At the time, the move was touted as a way to be closer to the movers and shakers in Washington, but that idea hasn’t resonated with viewers, who continue to keep the broadcast third place, significantly behind “ABC World News Tonight” and “NBC Nightly News.”
Due to the coronavirus pandemic, “Evening” hasn’t really had much of a chance to showcase how being closer to lawmakers and other D.C. insiders could make the broadcast stand out — with most guests appearing remotely of the past year or so (even if they were just a few miles from the studio).
Although CBS execs have publicly denied any anchor shakeups or moves, sources told Page Six that the network may be looking to replace O’Donnell and move the broadcast back to New York.

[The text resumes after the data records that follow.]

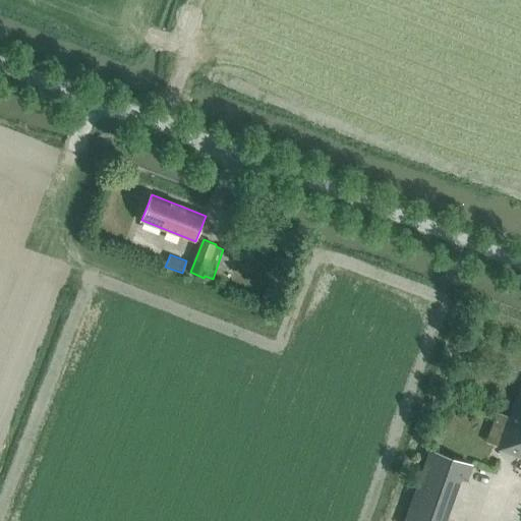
[(520,390),(500,449),(520,457),(520,390)]
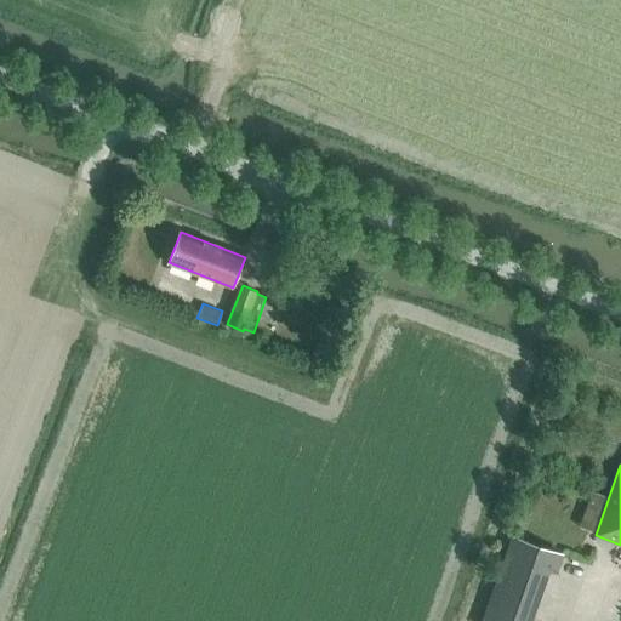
[(530,620),(550,571),(557,574),(563,556),(513,537),(483,620),(530,620)]
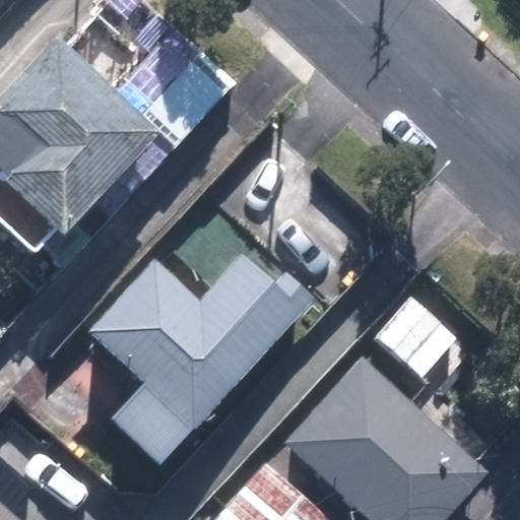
[(12,173),(76,233),(170,134),(69,39),(0,111),(0,114),(36,148),(12,173)]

O’Donnell is said, at least by some, to have lobbied hard for the “Evening News” job and the move to D.C. (though then CBS News president Susan Zirinsky says it was her idea) as a way to escape the morning newscast shift where she reportedly had a strained relationship with co-anchor Gayle King.
Multiple sources say the two were engaged in a power struggle of sorts over who was the “lead” anchor. Since O’Donnell departed, King remained with the broadcast as the de facto lead anchor, also getting a boost in pay but ratings continue to be disappointing.

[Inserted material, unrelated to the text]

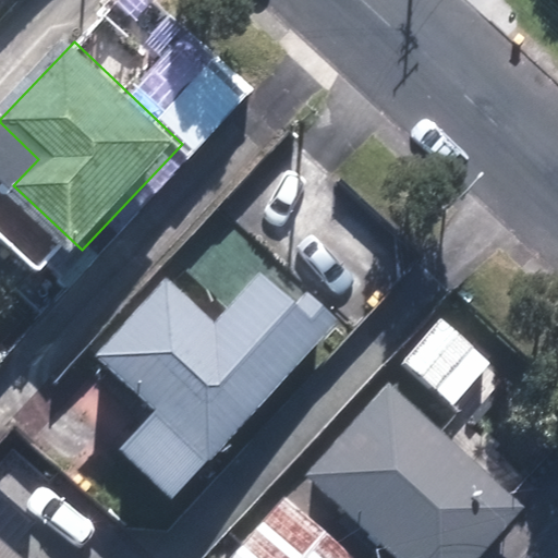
[(118,449),(171,499),(339,323),(307,292),(293,307),(258,275),(215,320),(170,278),(96,356),(154,411),(118,449)]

O’Donnell has about a year left on her current contract, so it’s not clear when executives would make changes, if any, but at least some insiders seem to think the network either needs to get her to take a pay cut or move her into a different role with an adjusted salary to match.
For example, one idea is that if she were to take a reduction in pay it could make “Evening” more economically viable. However, whether she would be willing to accept such an adjustment remains to be seen.
Insiders have also told multiple outlets that CBS corporate is demanding the news division cut costs since it can’t seem to deliver in ratings during the two major dayparts.
One potential cost cutting move could be to move “Evening” back to New York, though it’s not clear how much it would save, especially as broadcasters move more toward production methods spurred on, at least in part, by the pandemic, that let everything from cameras to lighting to graphics be controlled from almost any location with Internet access.